▶ FRAGMENTO DEL TEXTO:
================

Dirigentes australianos llamaron a la calma y solicitaron que las protestas se mantengan pacíficas tras los enfrentamientos entre manifestantes antiisraelíes y la policía durante la visita a Sídney del presidente Isaac Herzog, en el contexto del atentado terrorista de Bondi dirigido contra un evento de Janucá.
La policía señaló que 27 personas fueron detenidas, entre ellas 10 por presuntamente agredir a agentes, después de que la violencia estallara ayer cuando los uniformados intervinieron para despejar a miles de manifestantes reunidos cerca del ayuntamiento de Sídney.
El primer ministro Anthony Albanese afirmó estar “devastado” por los incidentes e instó a los manifestantes a expresar sus posiciones de forma pacífica. “Los australianos quieren dos cosas. No quieren que se traiga aquí la guerra. Quieren que cesen las muertes, ya sean israelíes o palestinos, pero no quieren que se traiga aquí la guerra”, dijo a la emisora de radio Triple M.
“Las causas no se ven impulsadas por este tipo de escenas; se ven socavadas”, sostuvo. Antes de la llegada de Herzog, Albanese —quien recibió críticas de la comunidad judía por no abordar el aumento del antisemitismo— pidió respeto por el motivo de la visita y dijo que se uniría al presidente para reunirse con las familias de los muertos en el atentado terrorista.

================

▶ DATOS:

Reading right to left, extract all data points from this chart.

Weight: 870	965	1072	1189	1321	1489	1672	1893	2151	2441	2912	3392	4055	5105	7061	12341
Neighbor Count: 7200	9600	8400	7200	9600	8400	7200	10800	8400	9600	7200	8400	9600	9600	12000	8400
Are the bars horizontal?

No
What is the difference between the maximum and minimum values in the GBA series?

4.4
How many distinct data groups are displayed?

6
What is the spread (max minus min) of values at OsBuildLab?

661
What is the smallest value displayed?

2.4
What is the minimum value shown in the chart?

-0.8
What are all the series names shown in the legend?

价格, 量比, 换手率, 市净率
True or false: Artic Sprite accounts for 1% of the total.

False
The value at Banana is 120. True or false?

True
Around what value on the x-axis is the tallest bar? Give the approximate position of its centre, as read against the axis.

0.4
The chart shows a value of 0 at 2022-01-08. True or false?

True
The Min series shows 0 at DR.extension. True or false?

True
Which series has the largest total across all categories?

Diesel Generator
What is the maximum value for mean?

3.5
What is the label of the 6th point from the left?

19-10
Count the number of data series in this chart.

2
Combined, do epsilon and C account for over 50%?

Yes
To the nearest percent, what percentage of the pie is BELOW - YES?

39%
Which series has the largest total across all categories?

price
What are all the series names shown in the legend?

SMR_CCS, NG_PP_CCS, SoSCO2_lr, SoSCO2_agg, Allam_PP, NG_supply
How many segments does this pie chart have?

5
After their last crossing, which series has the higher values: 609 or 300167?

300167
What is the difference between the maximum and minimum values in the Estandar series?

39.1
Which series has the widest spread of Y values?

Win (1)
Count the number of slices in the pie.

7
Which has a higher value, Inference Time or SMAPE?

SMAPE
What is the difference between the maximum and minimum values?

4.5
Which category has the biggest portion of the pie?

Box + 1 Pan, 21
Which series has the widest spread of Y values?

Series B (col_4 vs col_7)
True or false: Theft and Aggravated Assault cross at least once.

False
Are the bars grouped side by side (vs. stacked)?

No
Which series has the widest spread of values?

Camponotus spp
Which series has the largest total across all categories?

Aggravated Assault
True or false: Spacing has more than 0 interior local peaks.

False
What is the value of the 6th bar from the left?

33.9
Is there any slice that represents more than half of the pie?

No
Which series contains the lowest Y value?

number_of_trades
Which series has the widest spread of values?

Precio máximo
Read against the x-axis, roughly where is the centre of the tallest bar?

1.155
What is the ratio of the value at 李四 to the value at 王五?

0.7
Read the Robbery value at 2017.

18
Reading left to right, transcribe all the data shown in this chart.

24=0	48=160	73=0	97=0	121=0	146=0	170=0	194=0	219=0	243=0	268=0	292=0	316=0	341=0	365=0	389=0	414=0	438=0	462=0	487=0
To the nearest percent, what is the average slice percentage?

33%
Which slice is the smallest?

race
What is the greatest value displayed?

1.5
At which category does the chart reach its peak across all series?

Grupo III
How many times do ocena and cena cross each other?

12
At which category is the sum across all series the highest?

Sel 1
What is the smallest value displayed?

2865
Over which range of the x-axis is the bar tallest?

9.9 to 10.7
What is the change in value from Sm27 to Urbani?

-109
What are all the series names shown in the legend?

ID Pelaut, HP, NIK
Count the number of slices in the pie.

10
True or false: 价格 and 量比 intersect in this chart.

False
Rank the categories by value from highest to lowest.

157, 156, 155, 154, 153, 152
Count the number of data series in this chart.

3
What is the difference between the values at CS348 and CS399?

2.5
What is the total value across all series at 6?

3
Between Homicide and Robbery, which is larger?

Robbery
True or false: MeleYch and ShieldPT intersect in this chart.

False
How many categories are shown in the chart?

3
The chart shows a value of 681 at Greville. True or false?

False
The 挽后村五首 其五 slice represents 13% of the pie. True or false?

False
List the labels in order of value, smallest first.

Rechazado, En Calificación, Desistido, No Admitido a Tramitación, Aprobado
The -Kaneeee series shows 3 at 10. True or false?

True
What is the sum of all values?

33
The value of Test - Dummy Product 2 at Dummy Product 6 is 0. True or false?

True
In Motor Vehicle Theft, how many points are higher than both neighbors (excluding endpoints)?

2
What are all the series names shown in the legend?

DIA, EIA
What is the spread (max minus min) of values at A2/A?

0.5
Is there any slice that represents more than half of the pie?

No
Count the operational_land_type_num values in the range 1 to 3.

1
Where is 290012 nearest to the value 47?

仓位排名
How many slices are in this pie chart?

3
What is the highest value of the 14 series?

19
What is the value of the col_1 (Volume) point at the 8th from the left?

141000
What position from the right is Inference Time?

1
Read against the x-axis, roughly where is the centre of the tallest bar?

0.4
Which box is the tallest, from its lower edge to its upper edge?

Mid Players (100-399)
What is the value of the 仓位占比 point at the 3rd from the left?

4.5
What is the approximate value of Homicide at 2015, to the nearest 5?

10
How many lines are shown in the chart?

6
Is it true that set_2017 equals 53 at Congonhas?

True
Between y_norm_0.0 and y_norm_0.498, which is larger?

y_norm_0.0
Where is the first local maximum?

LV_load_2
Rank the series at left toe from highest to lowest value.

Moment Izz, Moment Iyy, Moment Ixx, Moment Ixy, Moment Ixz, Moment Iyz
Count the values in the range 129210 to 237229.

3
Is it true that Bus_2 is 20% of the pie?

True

================

▶ EJERCICIOS:
A - Actualiza el texto sobre las protestas durante la visita de Herzog desde la parte que abre con las palabras "Dirigentes australianos llamaron" hasta la que cierra con "ayuntamiento de Sídney.". En ese tramo, cambia "manifestantes" por "activistas".
B - Según el texto sobre las protestas durante la visita de Herzog, ¿cuántas personas detuvo la policía y cuántas de ellas por presuntamente agredir a agentes?

▶ RESPUESTAS:
A -
Dirigentes australianos llamaron a la calma y solicitaron que las protestas se mantengan pacíficas tras los enfrentamientos entre activistas antiisraelíes y la policía durante la visita a Sídney del presidente Isaac Herzog, en el contexto del atentado terrorista de Bondi dirigido contra un evento de Janucá.
La policía señaló que 27 personas fueron detenidas, entre ellas 10 por presuntamente agredir a agentes, después de que la violencia estallara ayer cuando los uniformados intervinieron para despejar a miles de activistas reunidos cerca del ayuntamiento de Sídney.

B - Fueron detenidas 27 personas, 10 de ellas por presuntamente agredir a agentes.